President Obama doesn’t like to talk about how he uses drones to kill suspected militants — including American citizens. Explanations about who gets picked for remote-control death and who does the picking are left to underlings and aides. Just a few days ago, for example, Obama blew off a local Cincinnati television reporter who asked the president about his “kill list.”
On Wednesday, however, CNN’s Jessica Yellin managed to get Obama to open up, just a little, about his criteria for approving drone attacks. His comments may have been the president’s most extensive so far on robot warfare. They were also total baloney, outside experts say.

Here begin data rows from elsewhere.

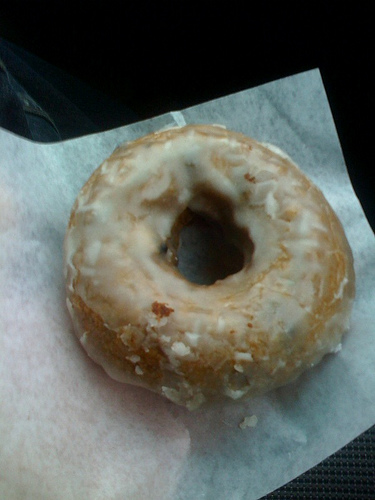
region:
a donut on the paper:
[86, 127, 319, 418]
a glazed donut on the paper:
[71, 135, 367, 459]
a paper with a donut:
[49, 104, 372, 396]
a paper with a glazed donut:
[37, 108, 324, 477]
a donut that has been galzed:
[35, 109, 345, 490]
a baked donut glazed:
[7, 94, 371, 404]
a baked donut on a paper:
[76, 118, 372, 489]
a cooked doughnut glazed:
[43, 179, 353, 445]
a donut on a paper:
[39, 182, 374, 449]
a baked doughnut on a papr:
[56, 219, 350, 481]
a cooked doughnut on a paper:
[32, 201, 351, 444]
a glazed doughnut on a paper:
[62, 157, 372, 406]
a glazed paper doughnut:
[62, 177, 290, 424]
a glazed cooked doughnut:
[29, 183, 334, 418]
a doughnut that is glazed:
[52, 178, 353, 438]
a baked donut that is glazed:
[43, 174, 365, 392]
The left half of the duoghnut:
[64, 147, 211, 414]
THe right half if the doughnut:
[185, 107, 351, 427]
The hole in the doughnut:
[161, 211, 243, 289]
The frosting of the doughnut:
[66, 132, 346, 405]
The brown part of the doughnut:
[95, 118, 329, 396]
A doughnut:
[55, 134, 346, 431]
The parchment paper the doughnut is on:
[4, 95, 357, 462]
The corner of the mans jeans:
[5, 70, 59, 138]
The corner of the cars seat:
[240, 420, 363, 496]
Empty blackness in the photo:
[60, 5, 346, 137]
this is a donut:
[18, 25, 316, 443]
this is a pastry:
[72, 189, 337, 390]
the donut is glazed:
[72, 123, 297, 314]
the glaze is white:
[76, 167, 265, 330]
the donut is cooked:
[89, 96, 304, 310]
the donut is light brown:
[71, 282, 240, 397]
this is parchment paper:
[15, 356, 193, 482]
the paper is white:
[20, 384, 152, 480]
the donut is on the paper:
[26, 104, 335, 346]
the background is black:
[19, 60, 96, 110]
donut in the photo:
[30, 134, 354, 353]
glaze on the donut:
[132, 286, 282, 386]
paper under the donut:
[54, 394, 129, 451]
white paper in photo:
[18, 390, 110, 450]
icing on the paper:
[230, 404, 273, 435]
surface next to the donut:
[319, 447, 366, 492]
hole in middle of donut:
[161, 182, 250, 262]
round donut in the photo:
[28, 102, 266, 398]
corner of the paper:
[255, 38, 351, 122]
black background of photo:
[107, 17, 223, 83]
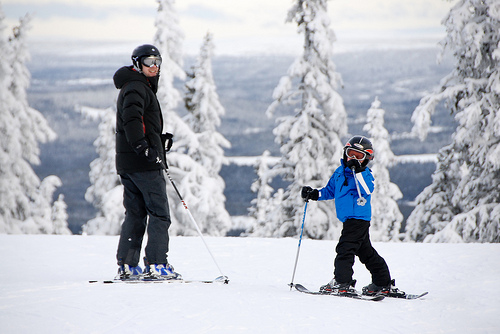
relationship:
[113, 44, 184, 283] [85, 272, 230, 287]
man on skis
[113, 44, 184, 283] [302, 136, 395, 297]
man and boy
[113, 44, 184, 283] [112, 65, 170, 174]
man wearing jacket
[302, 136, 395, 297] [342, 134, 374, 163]
boy has helmet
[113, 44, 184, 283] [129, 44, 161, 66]
man has hat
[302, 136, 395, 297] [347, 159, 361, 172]
boy has hand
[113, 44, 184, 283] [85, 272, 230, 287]
man has skis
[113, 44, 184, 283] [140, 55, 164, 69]
man has goggles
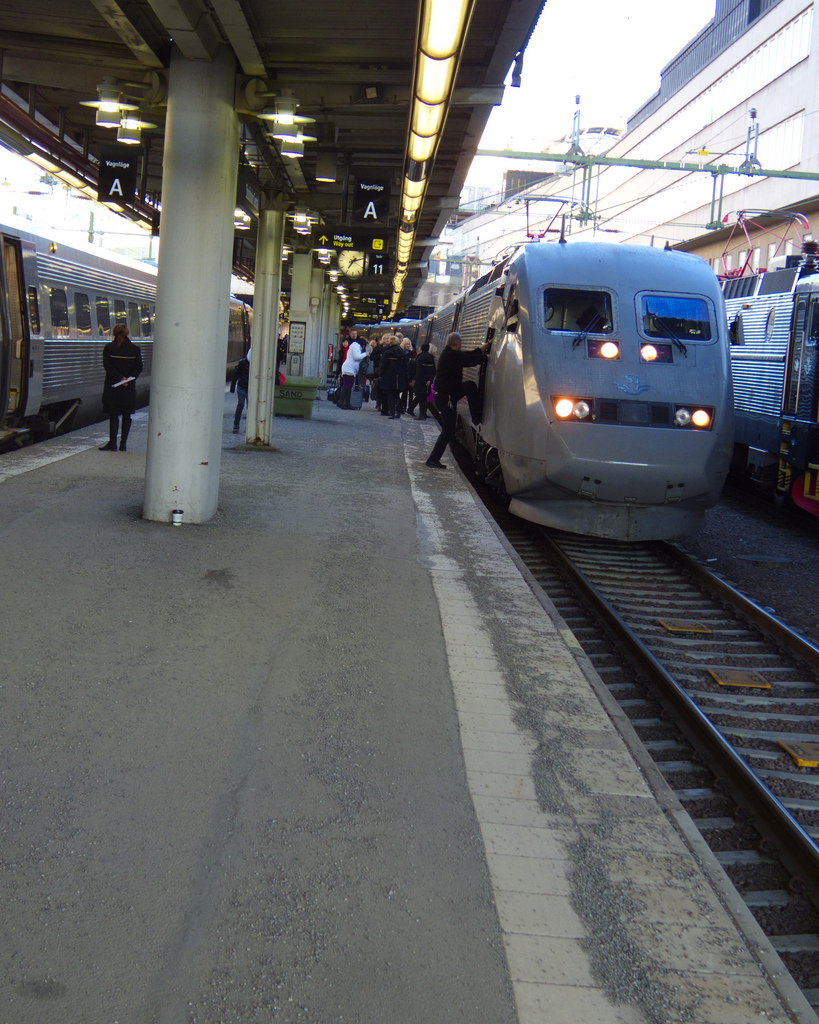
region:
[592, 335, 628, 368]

As the Bureau of Investigative Journalism notes, Obama told CNN that a terror suspect had to pass five tests before the administration would allow him to be taken out by a drone. “Drones are one tool that we use, and our criteria for using them is very tight and very strict,” the president said.
1 “It has to be a target that is authorised by our laws.”
2 “It has to be a threat that is serious and not speculative.”
3 “It has to be a situation in which we can’t capture the individual before they move forward on some sort of operational plot against the United States.”
4 “We’ve got to make sure that in whatever operations we conduct, we are very careful about avoiding civilian casualties.”
5 “That while there is a legal justification for us to try and stop [American citizens] from carrying out plots … they are subject to the protections of the Constitution and due process.”
At least two of those five points appear to be half-truths at best. In both Yemen and Pakistan, the CIA is allowed to launch a strike based on the target’s “signature” — that is, whether he appears to look and act like a terrorist. As senior U.S. officials have repeatedly confirmed, intelligence analysts don’t even have to know the target’s name, let alone whether he’s planning to attack the U.S. In some cases, merely being a military-aged male at the wrong place at the wrong time is enough to justify your death.
“What I found most striking was his claim that legitimate targets are a ‘threat that is serious and not speculative,’ and engaged in ‘some operational plot against the United States,’ That is simply not true,” emails the Council on Foreign Relations’ Micah Zenko, who has tracked the drone war as closely as any outside analyst. “The claim that the 3,000+ people killed in roughly 375 nonbattlefield targeted killings were all engaged in actual operational plots against the U.S. defies any understanding of the scope of what America has been doing for the past ten years.”
A third point — that an American citizen is given the “protections of the Constitution” before he’s approved for unmanned killing — is dubious. Yes, there is a process that the White House uses to vet proposed drone targets. Several government officials review a suspected terrorist’s dossier before an attack on that person is okayed. This is an internal review by presidential aides, not subject to any kind of independent authority, and obviously not one in which a target’s representatives can contest the case. It’s enough to condemn someone to death. The Obama administration has argued that this is the same as the “due process of law” guaranteed in the Bill of Rights.
Legal scholars have found the argument flimsy — with no coherent standard of evidence that amounts to an instant death sentence, and no limits to where that sentence can be carried out. in a January Google Hangout — one of the few other times Obama has even mentioned the drone campaign — he said that targeting decisions were not managed by “a bunch of folks in a room somewhere just making decisions.” Actually, it appears to be something rather close to that.
When Yellin pressed further, asking Obama if he himself made the ultimate decisions about who should live and who should die, Obama demurred, saying, “I’ve got to be careful here. There are classified issues… I can’t get too deeply into how these things work.”
But, as Zenko notes, “that is total BS. The President has the authority to declassify anything. That authority was reaffirmed by the White House in one of its first executive orders,” issued in 2009. If the president felt like talking about the drone approval process, he could. Obama doesn’t have to leave the discussion up to unnamed officials, former subordinates, and authored leakers. He chooses to do so, presumably because the issues involved are so thorny.
Twice in the interview, Obama complained about “misreporting” by the media about the drone campaign. “A lot of what you read in the press that purports to be accurate isn’t always accurate,” Obama said. What he didn’t mention was his own role in perpetuating the confusion.